| Records from a dataset |
■ ■ ■ ■ ■
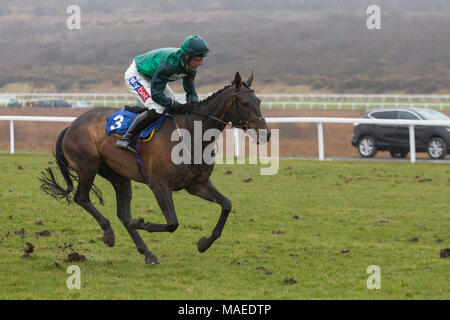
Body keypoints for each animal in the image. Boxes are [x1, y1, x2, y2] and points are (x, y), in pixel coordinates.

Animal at [40, 72, 268, 264]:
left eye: (259, 101)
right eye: (245, 102)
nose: (267, 134)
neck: (191, 135)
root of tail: (71, 125)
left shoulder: (197, 184)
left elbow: (227, 205)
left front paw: (204, 243)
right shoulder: (159, 184)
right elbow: (173, 222)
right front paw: (143, 223)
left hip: (118, 175)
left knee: (123, 213)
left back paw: (147, 252)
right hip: (88, 166)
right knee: (82, 198)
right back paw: (109, 233)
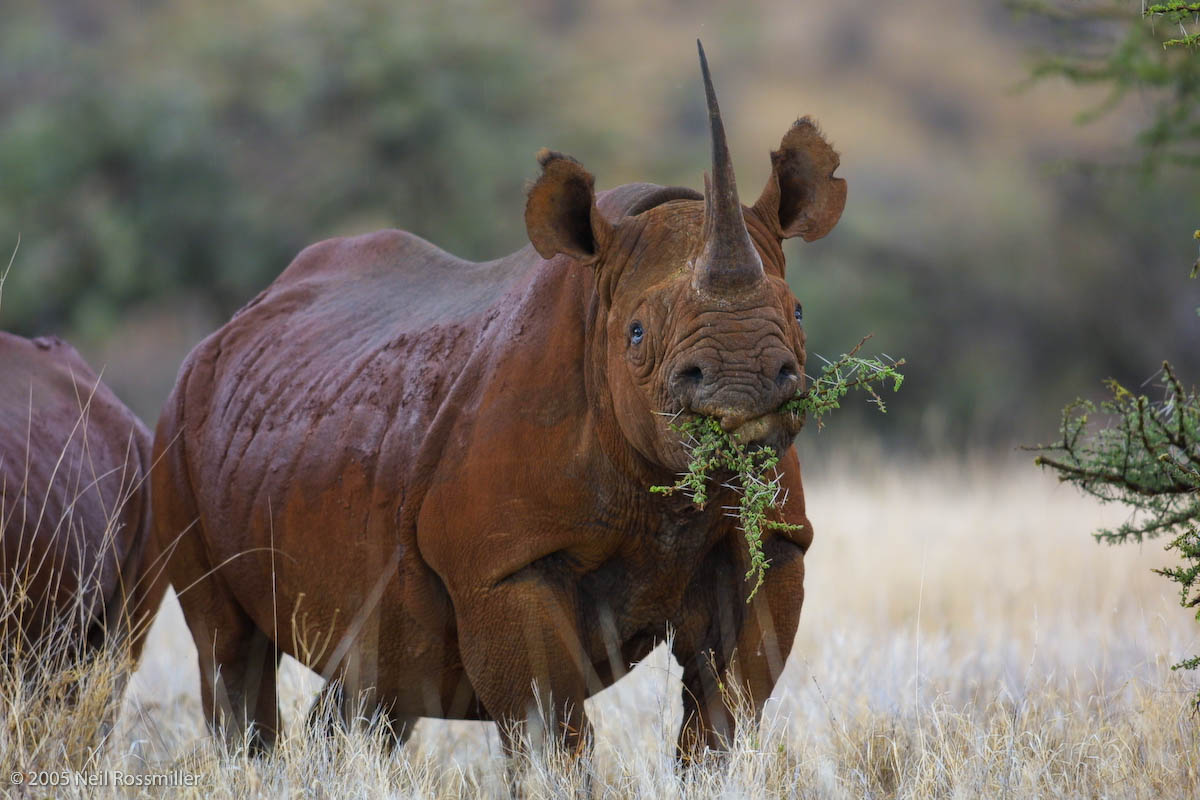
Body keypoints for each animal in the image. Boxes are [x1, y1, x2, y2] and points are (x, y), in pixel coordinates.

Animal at [151, 43, 845, 758]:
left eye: (797, 311)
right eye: (636, 334)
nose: (744, 383)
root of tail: (230, 326)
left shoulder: (777, 539)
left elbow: (727, 705)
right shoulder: (505, 563)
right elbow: (549, 723)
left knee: (379, 676)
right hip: (175, 430)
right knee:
■ ■ ■ ■ ■
| Work order |
Reproduce exactly the lines above from the line with "left hip: (118, 175)" to the line with "right back paw: (109, 233)", including both, and add nothing.

| Result |
left hip: (118, 175)
left knee: (123, 213)
left back paw: (147, 252)
right hip: (88, 166)
right knee: (82, 198)
right back paw: (109, 233)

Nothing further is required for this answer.